Realty Law Digest
In his Realty Law Digest, Scott Mollen discusses two contract cases: "Thor Equities v. Factory Mutual Ins. Co." where a commercial landlord's action against its insurer for pandemic-related losses survived dismissal; and "98 Gates Ave. Corp. v. Bryan Jr." where the doctrine of caveat emptor barred plaintiff from maintaining an action for breach of contract and fraud.
May 25, 2021 at 01:43 PM
16 minute read
Contracts—Anticipatory Breach of Contract—Commercial Property Insurance Policy—Parties Cross-Moved for Partial Judgment on the Pleadings, Seeking a Ruling as to Whether Two Policy Exclusions Bar Coverage of Tenant's Pandemic Related Losses—Motions Were Denied
A plaintiff commercial landlord leases properties to hundreds of office, retail, and restaurant tenants. The plaintiff purchased from the defendant insurance company, an insurance policy that provides up to $750 million in coverage "for property damage and business interruption losses…. (policy)"

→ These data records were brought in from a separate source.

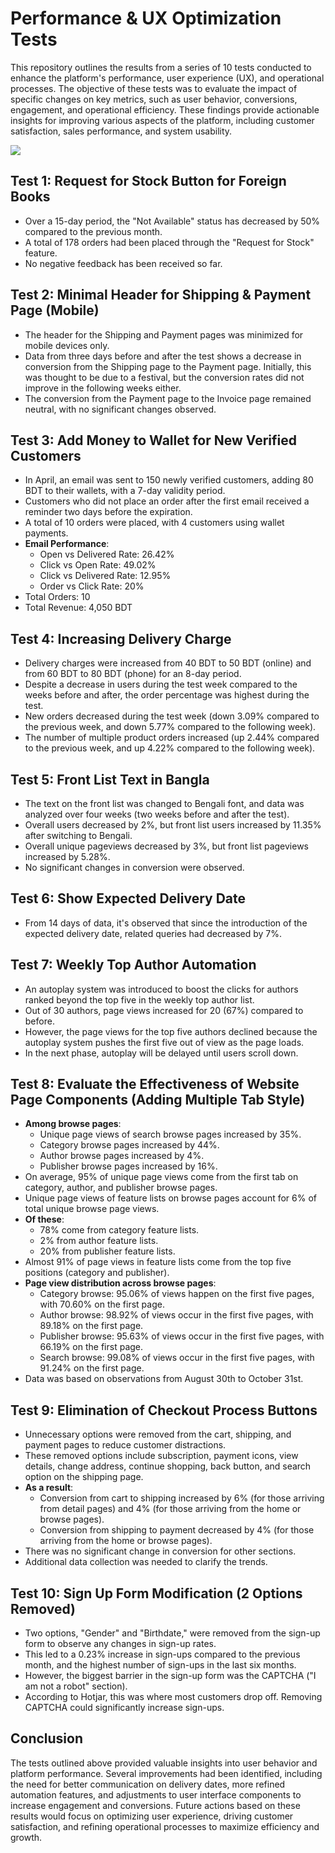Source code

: # Performance & UX Optimization Tests

This repository outlines the results from a series of 10 tests conducted to enhance the platform's performance, user experience (UX), and operational processes. The objective of these tests was to evaluate the impact of specific changes on key metrics, such as user behavior, conversions, engagement, and operational efficiency. These findings provide actionable insights for improving various aspects of the platform, including customer satisfaction, sales performance, and system usability.

[<img src='https://sharminhossainbd.github.io/Performance-UX-Optimization-Tests/UX.jpg'>](https://sharminhossainbd.github.io/Performance-UX-Optimization-Tests/UX.jpg)

## Test 1: Request for Stock Button for Foreign Books
- Over a 15-day period, the "Not Available" status has decreased by 50% compared to the previous month.
- A total of 178 orders had been placed through the "Request for Stock" feature.
- No negative feedback has been received so far.

## Test 2: Minimal Header for Shipping & Payment Page (Mobile)
- The header for the Shipping and Payment pages was minimized for mobile devices only.
- Data from three days before and after the test shows a decrease in conversion from the Shipping page to the Payment page. Initially, this was thought to be due to a festival, but the conversion rates did not improve in the following weeks either.
- The conversion from the Payment page to the Invoice page remained neutral, with no significant changes observed.

## Test 3: Add Money to Wallet for New Verified Customers
- In April, an email was sent to 150 newly verified customers, adding 80 BDT to their wallets, with a 7-day validity period.
- Customers who did not place an order after the first email received a reminder two days before the expiration.
- A total of 10 orders were placed, with 4 customers using wallet payments.
- **Email Performance**:
  - Open vs Delivered Rate: 26.42%
  - Click vs Open Rate: 49.02%
  - Click vs Delivered Rate: 12.95%
  - Order vs Click Rate: 20%
- Total Orders: 10
- Total Revenue: 4,050 BDT

## Test 4: Increasing Delivery Charge
- Delivery charges were increased from 40 BDT to 50 BDT (online) and from 60 BDT to 80 BDT (phone) for an 8-day period.
- Despite a decrease in users during the test week compared to the weeks before and after, the order percentage was highest during the test.
- New orders decreased during the test week (down 3.09% compared to the previous week, and down 5.77% compared to the following week).
- The number of multiple product orders increased (up 2.44% compared to the previous week, and up 4.22% compared to the following week).

## Test 5: Front List Text in Bangla
- The text on the front list was changed to Bengali font, and data was analyzed over four weeks (two weeks before and after the test).
- Overall users decreased by 2%, but front list users increased by 11.35% after switching to Bengali.
- Overall unique pageviews decreased by 3%, but front list pageviews increased by 5.28%.
- No significant changes in conversion were observed.

## Test 6: Show Expected Delivery Date

- From 14 days of data, it's observed that since the introduction of the expected delivery date, related queries had decreased by 7%.

## Test 7: Weekly Top Author Automation

- An autoplay system was introduced to boost the clicks for authors ranked beyond the top five in the weekly top author list. 
- Out of 30 authors, page views increased for 20 (67%) compared to before.
- However, the page views for the top five authors declined because the autoplay system pushes the first five out of view as the page loads.
- In the next phase, autoplay will be delayed until users scroll down.

## Test 8: Evaluate the Effectiveness of Website Page Components (Adding Multiple Tab Style)
- **Among browse pages**:
  - Unique page views of search browse pages increased by 35%.
  - Category browse pages increased by 44%.
  - Author browse pages increased by 4%.
  - Publisher browse pages increased by 16%.
- On average, 95% of unique page views come from the first tab on category, author, and publisher browse pages.
- Unique page views of feature lists on browse pages account for 6% of total unique browse page views.
- **Of these**:
  - 78% come from category feature lists.
  - 2% from author feature lists.
  - 20% from publisher feature lists.
- Almost 91% of page views in feature lists come from the top five positions (category and publisher).
- **Page view distribution across browse pages**:
  - Category browse: 95.06% of views happen on the first five pages, with 70.60% on the first page.
  - Author browse: 98.92% of views occur in the first five pages, with 89.18% on the first page.
  - Publisher browse: 95.63% of views occur in the first five pages, with 66.19% on the first page.
  - Search browse: 99.08% of views occur in the first five pages, with 91.24% on the first page.
- Data was based on observations from August 30th to October 31st.

## Test 9: Elimination of Checkout Process Buttons
- Unnecessary options were removed from the cart, shipping, and payment pages to reduce customer distractions.
- These removed options include subscription, payment icons, view details, change address, continue shopping, back button, and search option on the shipping page.
- **As a result**:
  - Conversion from cart to shipping increased by 6% (for those arriving from detail pages) and 4% (for those arriving from the home or browse pages).
  - Conversion from shipping to payment decreased by 4% (for those arriving from the home or browse pages).
- There was no significant change in conversion for other sections.
- Additional data collection was needed to clarify the trends.

## Test 10: Sign Up Form Modification (2 Options Removed)
- Two options, "Gender" and "Birthdate," were removed from the sign-up form to observe any changes in sign-up rates.
- This led to a 0.23% increase in sign-ups compared to the previous month, and the highest number of sign-ups in the last six months.
- However, the biggest barrier in the sign-up form was the CAPTCHA ("I am not a robot" section).
- According to Hotjar, this was where most customers drop off. Removing CAPTCHA could significantly increase sign-ups.

## Conclusion
The tests outlined above provided valuable insights into user behavior and platform performance. Several improvements had been identified, including the need for better communication on delivery dates, more refined automation features, and adjustments to user interface components to increase engagement and conversions. Future actions based on these results would focus on optimizing user experience, driving customer satisfaction, and refining operational processes to maximize efficiency and growth.
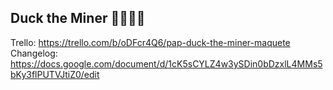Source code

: ## Duck the Miner 🦆🦆🦆🦆

Trello: https://trello.com/b/oDFcr4Q6/pap-duck-the-miner-maquete
Changelog: https://docs.google.com/document/d/1cK5sCYLZ4w3ySDin0bDzxlL4MMs5bKy3flPUTVJtiZ0/edit
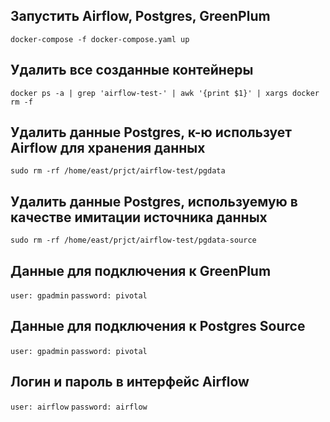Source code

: ## Запустить Airflow, Postgres, GreenPlum
`docker-compose -f docker-compose.yaml up`

## Удалить все созданные контейнеры
`docker ps -a | grep 'airflow-test-' | awk '{print $1}' | xargs docker rm -f`

## Удалить данные Postgres, к-ю использует Airflow для хранения данных
`sudo rm -rf /home/east/prjct/airflow-test/pgdata`

## Удалить данные Postgres, используемую в качестве имитации источника данных
`sudo rm -rf /home/east/prjct/airflow-test/pgdata-source`

## Данные для подключения к GreenPlum
`user: gpadmin`
`password: pivotal`

## Данные для подключения к Postgres Source
`user: gpadmin`
`password: pivotal`

## Логин и пароль в интерфейс Airflow
`user: airflow`
`password: airflow`

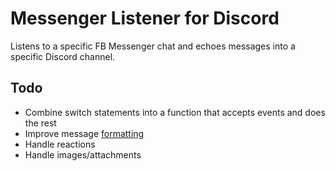 # Messenger Listener for Discord

Listens to a specific FB Messenger chat and echoes messages into a specific Discord channel.

## Todo

- Combine switch statements into a function that accepts events and does the rest
- Improve message [formatting](https://support.discord.com/hc/en-us/articles/210298617-Markdown-Text-101-Chat-Formatting-Bold-Italic-Underline-)
- Handle reactions
- Handle images/attachments
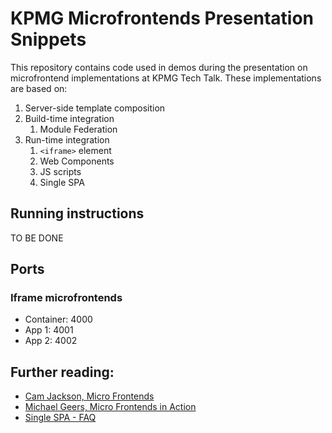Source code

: # KPMG Microfrontends Presentation Snippets
This repository contains code used in demos during the presentation on microfrontend implementations at KPMG Tech Talk. These implementations are based on:

1. Server-side template composition
2. Build-time integration
   1. Module Federation
3. Run-time integration
   1. `<iframe>` element
   2. Web Components
   3. JS scripts
   4. Single SPA

## Running instructions
TO BE DONE

## Ports

### Iframe microfrontends
- Container: 4000
- App 1: 4001
- App 2: 4002

## Further reading:
- [Cam Jackson, Micro Frontends](https://martinfowler.com/articles/micro-frontends.html)
- [Michael Geers, Micro Frontends in Action](https://micro-frontends.org/)
- [Single SPA - FAQ](https://single-spa.js.org/docs/faq/)
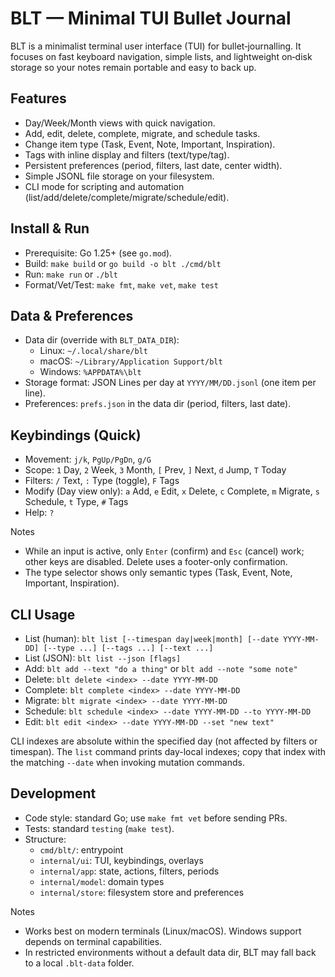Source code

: # BLT — Minimal TUI Bullet Journal

BLT is a minimalist terminal user interface (TUI) for bullet‑journalling. It focuses on fast keyboard navigation, simple lists, and lightweight on‑disk storage so your notes remain portable and easy to back up.

## Features
- Day/Week/Month views with quick navigation.
- Add, edit, delete, complete, migrate, and schedule tasks.
- Change item type (Task, Event, Note, Important, Inspiration).
- Tags with inline display and filters (text/type/tag).
- Persistent preferences (period, filters, last date, center width).
- Simple JSONL file storage on your filesystem.
- CLI mode for scripting and automation (list/add/delete/complete/migrate/schedule/edit).

## Install & Run
- Prerequisite: Go 1.25+ (see `go.mod`).
- Build: `make build` or `go build -o blt ./cmd/blt`
- Run: `make run` or `./blt`
- Format/Vet/Test: `make fmt`, `make vet`, `make test`

## Data & Preferences
- Data dir (override with `BLT_DATA_DIR`):
  - Linux: `~/.local/share/blt`
  - macOS: `~/Library/Application Support/blt`
  - Windows: `%APPDATA%\blt`
- Storage format: JSON Lines per day at `YYYY/MM/DD.jsonl` (one item per line).
- Preferences: `prefs.json` in the data dir (period, filters, last date).

## Keybindings (Quick)
- Movement: `j/k`, `PgUp/PgDn`, `g/G`
- Scope: `1` Day, `2` Week, `3` Month, `[` Prev, `]` Next, `d` Jump, `T` Today
- Filters: `/` Text, `:` Type (toggle), `F` Tags
- Modify (Day view only): `a` Add, `e` Edit, `x` Delete, `c` Complete, `m` Migrate, `s` Schedule, `t` Type, `#` Tags
- Help: `?`

Notes
- While an input is active, only `Enter` (confirm) and `Esc` (cancel) work; other keys are disabled. Delete uses a footer-only confirmation.
- The type selector shows only semantic types (Task, Event, Note, Important, Inspiration).

## CLI Usage
- List (human): `blt list [--timespan day|week|month] [--date YYYY-MM-DD] [--type ...] [--tags ...] [--text ...]`
- List (JSON): `blt list --json [flags]`
- Add: `blt add --text "do a thing"` or `blt add --note "some note"`
- Delete: `blt delete <index> --date YYYY-MM-DD`
- Complete: `blt complete <index> --date YYYY-MM-DD`
- Migrate: `blt migrate <index> --date YYYY-MM-DD`
- Schedule: `blt schedule <index> --date YYYY-MM-DD --to YYYY-MM-DD`
- Edit: `blt edit <index> --date YYYY-MM-DD --set "new text"`

CLI indexes are absolute within the specified day (not affected by filters or timespan). The `list` command prints day-local indexes; copy that index with the matching `--date` when invoking mutation commands.

## Development
- Code style: standard Go; use `make fmt vet` before sending PRs.
- Tests: standard `testing` (`make test`).
- Structure:
  - `cmd/blt/`: entrypoint
  - `internal/ui`: TUI, keybindings, overlays
  - `internal/app`: state, actions, filters, periods
  - `internal/model`: domain types
  - `internal/store`: filesystem store and preferences

Notes
- Works best on modern terminals (Linux/macOS). Windows support depends on terminal capabilities.
- In restricted environments without a default data dir, BLT may fall back to a local `.blt-data` folder.
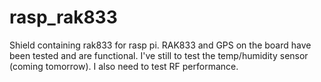 # rasp_rak833
Shield containing rak833 for rasp pi. RAK833 and GPS on the board have been tested and are functional. I've still to test the temp/humidity sensor (coming tomorrow). I also need to test RF performance.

Coverage began on March 15, 2020. "Days later, state governments across the country adopted stay-at-home orders in response to the COVID-19 pandemic." Many of the plaintiff's tenants had to "close shop and, unable to generate revenue, have requested abatements or other accommodations." The plaintiff allegedly suffered "significant business interruption as a result of the pandemic." The plaintiff alleged that "confirmed cases of COVID-19 … have required it to take action to secure and preserve those locations." The plaintiff alleged that it had already lost "more than $20 million in rental income alone."
The policy provides for a "maximum per-occurrence limit of liability of $750 million, with various sublimits and time limits." The policy defined an occurrence as "the sum total of all loss or damage of the type insured, including any insured (time element) loss, arising out of or caused by one discreet event of physical loss or damage." The policy included business interruption coverage.